2025 - Olena Kutsenko - Teaching databases to speak human with LLMs and MCP

youtube.com 2 godzin temu


Imagine asking your database a question in plain English - and getting the right answer back, instantly. Thanks to advances in large language models (LLMs), this is now a practical reality. Natural Language to SQL (NL2SQL) systems are making data more accessible than ever, helping teams move faster without writing a single query by hand. In this talk, we’ll walk through the key building blocks that make it possible for LLMs to "talk" to databases.
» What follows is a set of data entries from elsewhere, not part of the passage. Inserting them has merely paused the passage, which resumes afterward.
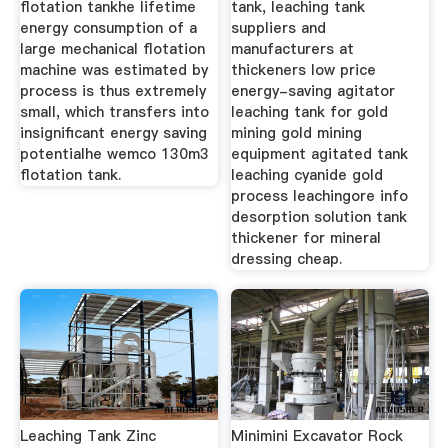
flotation tankhe lifetime
tank, leaching tank
energy consumption of a
suppliers and
large mechanical flotation
manufacturers at
machine was estimated by
thickeners low price
process is thus extremely
energy-saving agitator
small, which transfers into
leaching tank for gold
insignificant energy saving
mining gold mining
potentialhe wemco 130m3
equipment agitated tank
flotation tank.
leaching cyanide gold
process leachingore info
desorption solution tank
thickener for mineral
dressing cheap.
Leaching Tank Zinc
Minimini Excavator Rock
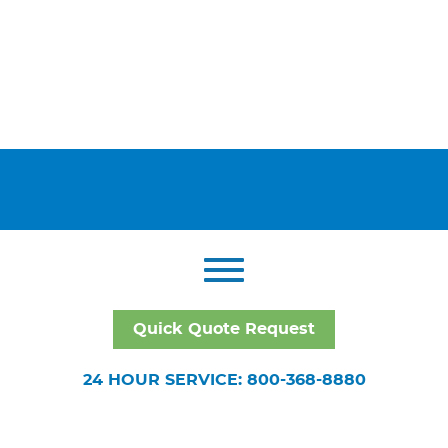
Quick Quote Request
24 HOUR SERVICE: 800-368-8880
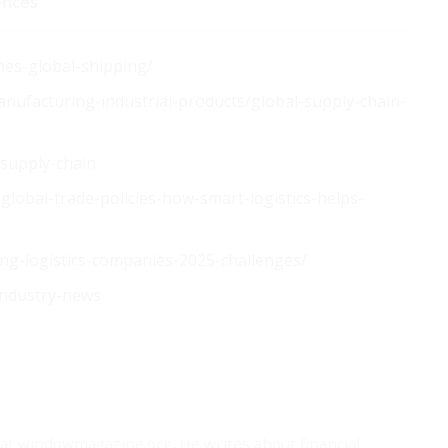
ences
nes-global-shipping/
anufacturing-industrial-products/global-supply-chain-
-supply-chain
lobal-trade-policies-how-smart-logistics-helps-
ing-logistics-companies-2025-challenges/
industry-news
t at windowmagazine.org. He writes about financial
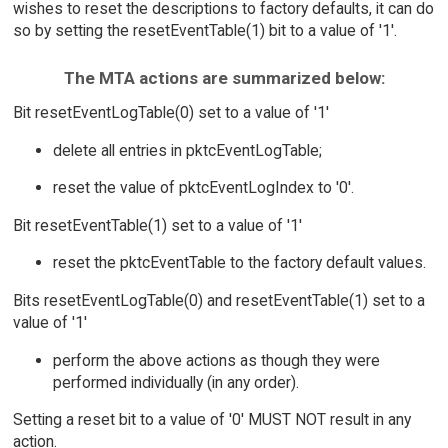
wishes to reset the descriptions to factory defaults, it can do
so by setting the resetEventTable(1) bit to a value of '1'.
The MTA actions are summarized below:
Bit resetEventLogTable(0) set to a value of '1'
delete all entries in pktcEventLogTable;
reset the value of pktcEventLogIndex to '0'.
Bit resetEventTable(1) set to a value of '1'
reset the pktcEventTable to the factory default values.
Bits resetEventLogTable(0) and resetEventTable(1) set to a
value of '1'
perform the above actions as though they were
performed individually (in any order).
Setting a reset bit to a value of '0' MUST NOT result in any
action.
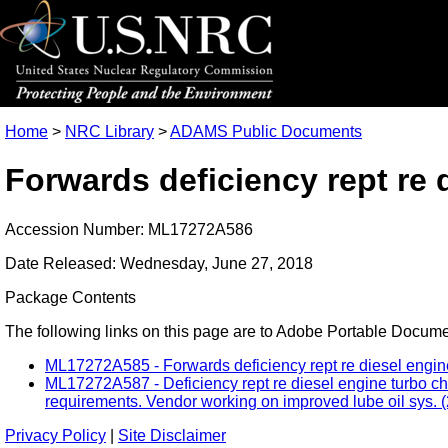
Home
>
NRC Library
>
ADAMS Public Documents
Forwards deficiency rept re 
Accession Number: ML17272A586
Date Released: Wednesday, June 27, 2018
Package Contents
The following links on this page are to Adobe Portable Document
ML17272A585 - Forwards deficiency rept re diesel engine 
ML17272A587 - Deficiency rept re diesel engine turbo cha
requirements. Vendor working on improved lube oil sys. (
Privacy Policy
|
Site Disclaimer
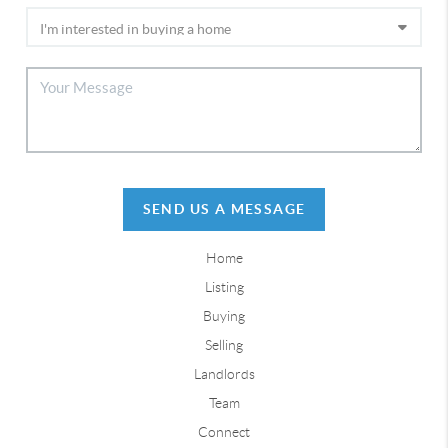
SEND US A MESSAGE
Home
Listing
Buying
Selling
Landlords
Team
Connect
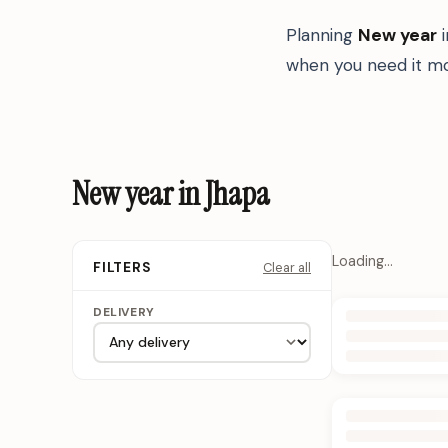
Planning
New year
when you need it mo
New year in Jhapa
Loading…
Clear all
FILTERS
DELIVERY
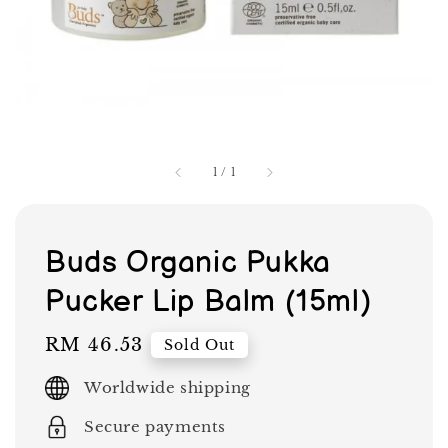
1
/
1
Buds Organic Pukka
Pucker Lip Balm (15ml)
Regular
RM 46.53
Sold Out
price
Worldwide shipping
Secure payments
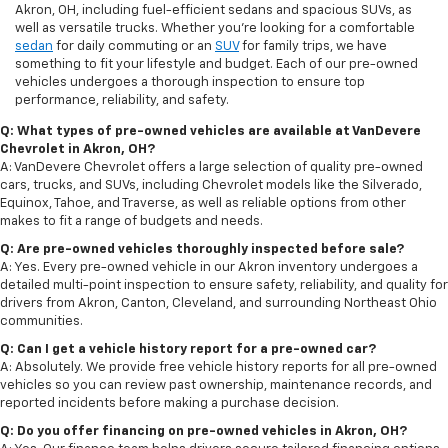
Akron, OH, including fuel-efficient sedans and spacious SUVs, as
well as versatile trucks. Whether you're looking for a comfortable
sedan
for daily commuting or an
SUV
for family trips, we have
something to fit your lifestyle and budget. Each of our pre-owned
vehicles undergoes a thorough inspection to ensure top
performance, reliability, and safety.
Q: What types of pre-owned vehicles are available at VanDevere
Chevrolet in Akron, OH?
A: VanDevere Chevrolet offers a large selection of quality pre-owned
cars, trucks, and SUVs, including Chevrolet models like the Silverado,
Equinox, Tahoe, and Traverse, as well as reliable options from other
makes to fit a range of budgets and needs.
Q: Are pre-owned vehicles thoroughly inspected before sale?
A: Yes. Every pre-owned vehicle in our Akron inventory undergoes a
detailed multi-point inspection to ensure safety, reliability, and quality for
drivers from Akron, Canton, Cleveland, and surrounding Northeast Ohio
communities.
Q: Can I get a vehicle history report for a pre-owned car?
A: Absolutely. We provide free vehicle history reports for all pre-owned
vehicles so you can review past ownership, maintenance records, and
reported incidents before making a purchase decision.
Q: Do you offer financing on pre-owned vehicles in Akron, OH?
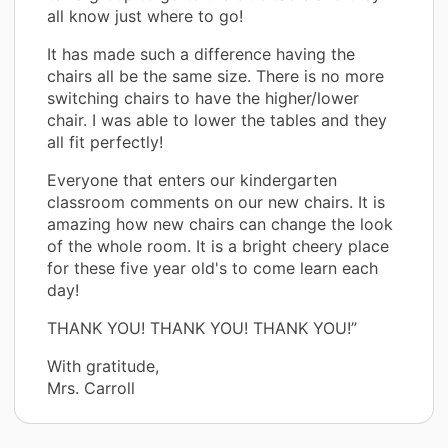
all know just where to go!
It has made such a difference having the
chairs all be the same size. There is no more
switching chairs to have the higher/lower
chair. I was able to lower the tables and they
all fit perfectly!
Everyone that enters our kindergarten
classroom comments on our new chairs. It is
amazing how new chairs can change the look
of the whole room. It is a bright cheery place
for these five year old's to come learn each
day!
THANK YOU! THANK YOU! THANK YOU!”
With gratitude,
Mrs. Carroll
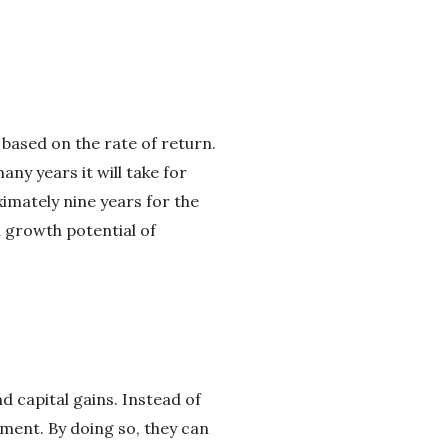
 based on the rate of return.
ny years it will take for
ximately nine years for the
l growth potential of
 capital gains. Instead of
tment. By doing so, they can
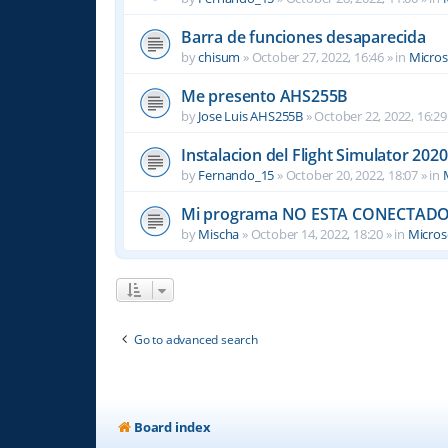
Barra de funciones desaparecida
by
chisum
»
October 27, 2022, 16:46
» in
Micros
Me presento AHS255B
by
Jose Luis AHS255B
»
October 22, 2022, 16:29
Instalacion del Flight Simulator 2020
by
Fernando_15
»
October 20, 2022, 18:07
» in
Mi programa NO ESTA CONECTADO
by
Mischa
»
October 14, 2022, 18:20
» in
Microso
Go to advanced search
Board index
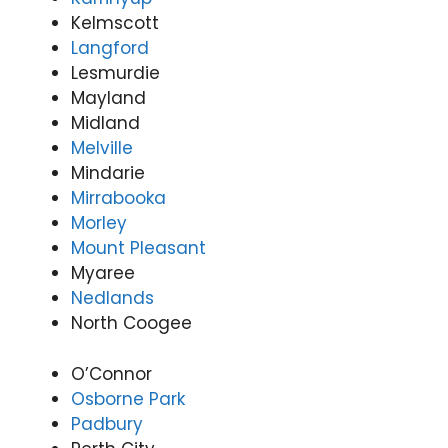
Kelmscott
Langford
Lesmurdie
Mayland
Midland
Melville
Mindarie
Mirrabooka
Morley
Mount Pleasant
Myaree
Nedlands
North Coogee
O’Connor
Osborne Park
Padbury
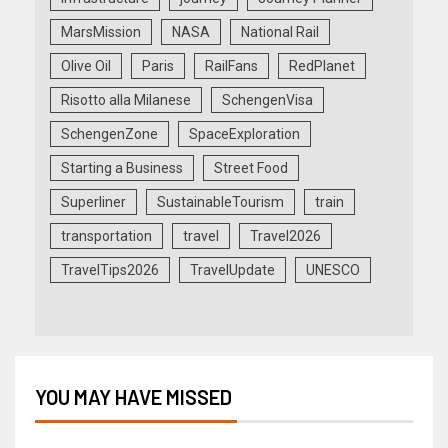
MarsMission
NASA
National Rail
Olive Oil
Paris
RailFans
RedPlanet
Risotto alla Milanese
SchengenVisa
SchengenZone
SpaceExploration
Starting a Business
Street Food
Superliner
SustainableTourism
train
transportation
travel
Travel2026
TravelTips2026
TravelUpdate
UNESCO
YOU MAY HAVE MISSED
We’ll start with natural language: how NL2SQL systems understand what the user is asking, map questions to the right parts of a database, and generate executable SQL. Of course, this is easier said than done. Natural language is full of ambiguity, and many databases have complex schemas, tricky joins, and domain-specific terms. But despite these challenges, benchmarks like Spider and BIRD show just how far we've come in the past decade.

Next, we’ll introduce the Model Context Protocol (MCP) - a way to give LLMs access to metadata, table relationships, and tools for query execution. Instead of guessing, the model can reason step-by-step using chain-of-thought, consult the schema, and run sub-queries to reach the right result.

Whether you're an engineer building LLM-powered interfaces or a data leader exploring self-serve analytics, this session will give you a clear view of how natural language is reshaping the way we interact with data and how to start using it in your stack today.